:: DOCUMENT PASSAGE ::

At least one Union Boss in the country is rejecting the announcement of Cable Bahamas’ granting of a mobile cellular licence and has expressed outraged by the government’s decision.
Bahamas Public Service Union President John Pinder in an exclusive with Bahamas Press expressed his disappointment with the government considering Cable Bahamas’ mobile licence when clear breeches have been made against workers who today have been denied formal union representation in the country.
“I cry shame of this Christie Government for the decision to grant Cable Bahamas a licence to expand its services when they have clearly failed to allow the voices of workers to be heard or represented at that communications company.
“I am equally concerned with some of my colleagues in the Trade Union Movement, who have remained silent on this issue with workers at Cable Bahamas. Based on the constitution of the Bahamas the workers at the cable company has a right to be heard! Those workers who attempted to formed themselves into a union had begun every process including paying dues in which the Cable company has ignored. Today those workers at Cable Bahamas has not been recognized.”
Sharing his view that it were those same workers at Cable Bahamas who made the company Mr. Pinder said, “We must fine these companies who fail to follow the laws of the Bahamas when it comes to complying with organized labour. ILO, which we are a part of speaks to these issues.
“To advance Cable Bahamas a mobile licence speaks to the uncaring nature of this Government when it comes to the rights of workers and its decision is a clear disrespect to Unions.
“I want to go on record and lend my voice of disapproval by the Government’s decision to granted a licence to the Cable Company while workers at the company cannot have their voices heard! What is it that every other major company like BTC has to comply with organized labour relationships but Cable Bahamas has some privileges to crush the rights of the small man?”
Moreover the Government of the Bahamas through the National Insurance Board holds the largest share block in CBL, and despite this, the small man continues to be crushed at the company.

:::

* _DIRECTIONS_
1. In the article about the Cable Bahamas mobile license, why is John Pinder unhappy with the government's decision?
2. Retype the Cable Bahamas article word for word from "At least one" up to and including "that communications company.".

:: DATA BLOCK ::

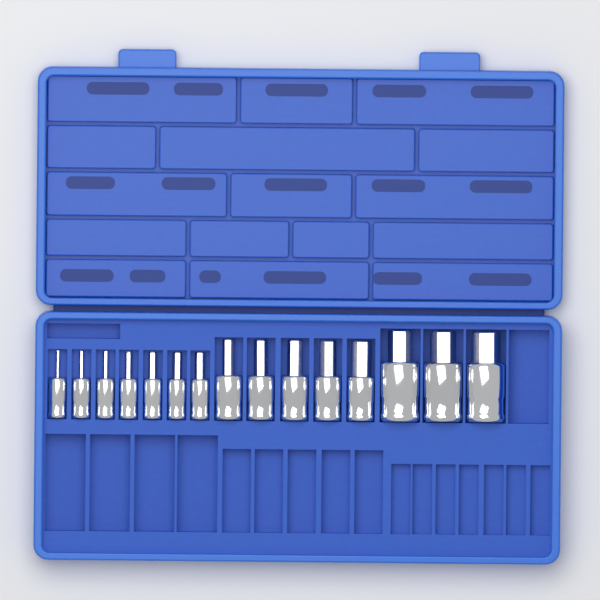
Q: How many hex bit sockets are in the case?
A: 15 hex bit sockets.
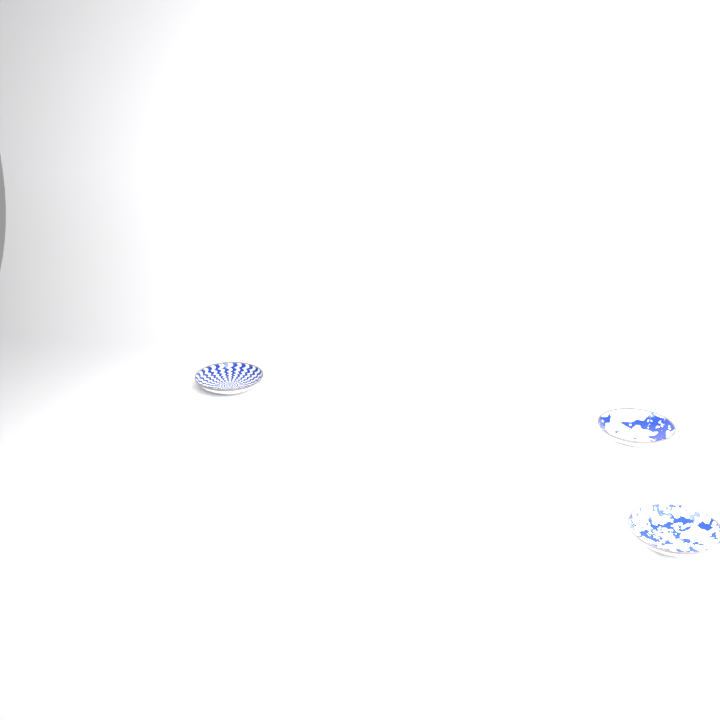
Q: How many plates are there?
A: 3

:::

* _OUTPUTS_
1. He says the government granted Cable Bahamas a license to expand while workers at the company are denied formal union representation. Those workers began forming a union and paid dues, but the company ignored them and has not recognized them.

2.
At least one Union Boss in the country is rejecting the announcement of Cable Bahamas’ granting of a mobile cellular licence and has expressed outraged by the government’s decision.
Bahamas Public Service Union President John Pinder in an exclusive with Bahamas Press expressed his disappointment with the government considering Cable Bahamas’ mobile licence when clear breeches have been made against workers who today have been denied formal union representation in the country.
“I cry shame of this Christie Government for the decision to grant Cable Bahamas a licence to expand its services when they have clearly failed to allow the voices of workers to be heard or represented at that communications company.